One Greg Anderson, whose biographical info I could find identified him as being “American” and an “author”, apparently is the father of the quote, dear to all those who use and abuse of the word “wanderlust”, “Concentrate on the journey, not the destination”.
On a balmy day of March, some five kilometers north of the small town of Ahangama, I decided to take heed to Mr Anderson’s advice and to concentrate on the journey.

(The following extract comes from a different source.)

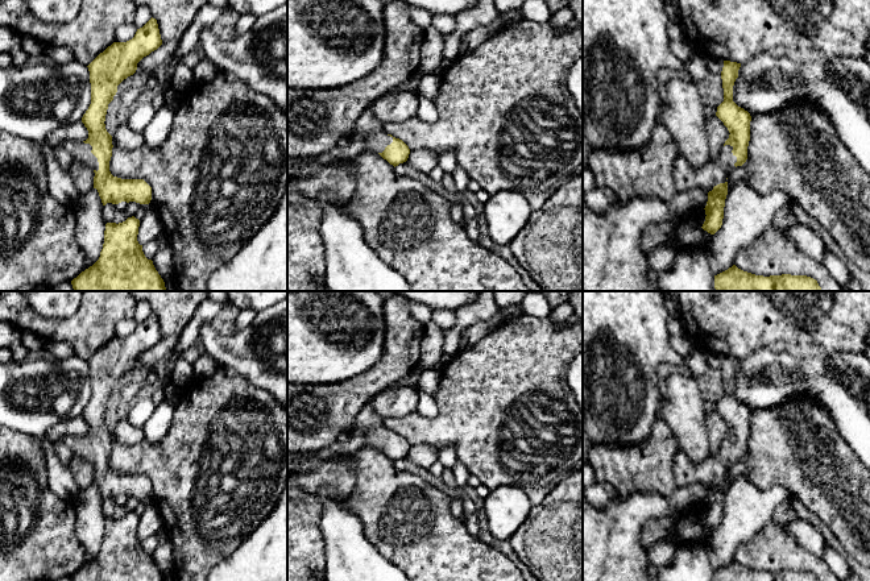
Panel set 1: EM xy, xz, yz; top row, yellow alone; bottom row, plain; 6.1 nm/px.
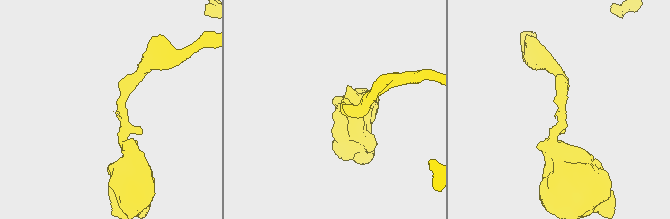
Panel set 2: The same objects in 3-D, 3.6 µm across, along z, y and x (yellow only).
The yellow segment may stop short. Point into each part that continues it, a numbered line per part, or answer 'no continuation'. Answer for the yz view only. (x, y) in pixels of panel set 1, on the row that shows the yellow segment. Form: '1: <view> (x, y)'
1: yz (687, 177)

There is a small tea plantation in this side of Sri Lanka that gently declines towards the sea, far away from the more orthodox tea environment of the Hill Country. It is a quaint little affair that offers tours and cakes for free, and is eagerly assaulted by throngs of Buryats, Kazakhs and other Central Asian peoples, looking exotic in their white robes and headscarves against the tropical vegetation. Most visitors, myself included, reach it by means of vans, or tuk-tuks, speeding past a scene of pure tropical idyll. On the way back, I chose not to do the same.
It was a sweaty hour to Ahangama, an excursion that ended with the inevitable sunburnt neck and perspired shirt, but the rewards for following Mr Anderson’s advice were amongst the most precious of my journey in Sri Lanka.
A dirt road unwinds through the gardens. The red earth reminds of Africa and of Dee Dee Bridgewater.
Tombs crop up unexpectedly. An overgrown clearing in the forest holds a handful of sepulchres, forgotten by the locals.
It’s easy to feel like a visiting politician, on the road to Ahangama. Everyone – man, woman, youth, toddler – will wave and say hello to you. Since I was too busy waving back, I’ve always got the moment before or the one after the wave.
I’d always wondered why Asian tourists, on hot days, strolled under open umbrellas. As I felt my neck starting to glow red I suddenly got why.
Lacking a brolly, water buffalos hang all day in mud pools, with a spotless egret for company.
At a roadside workshop, a game awaits whilst punters have taken a break to do some work – namely, turning some fish left to dry.
Reaching the perfect balance between speed, cooling breeze and effort. Nirvana can be found on the road to Ahangama.
Talking about Nirvana…
The only tuk-tuk that didn’t offer us a ride. Probably because they were too busy enjoying the day themselves.
Rice paddies appear and vanish in the bush, on the road to Ahangama.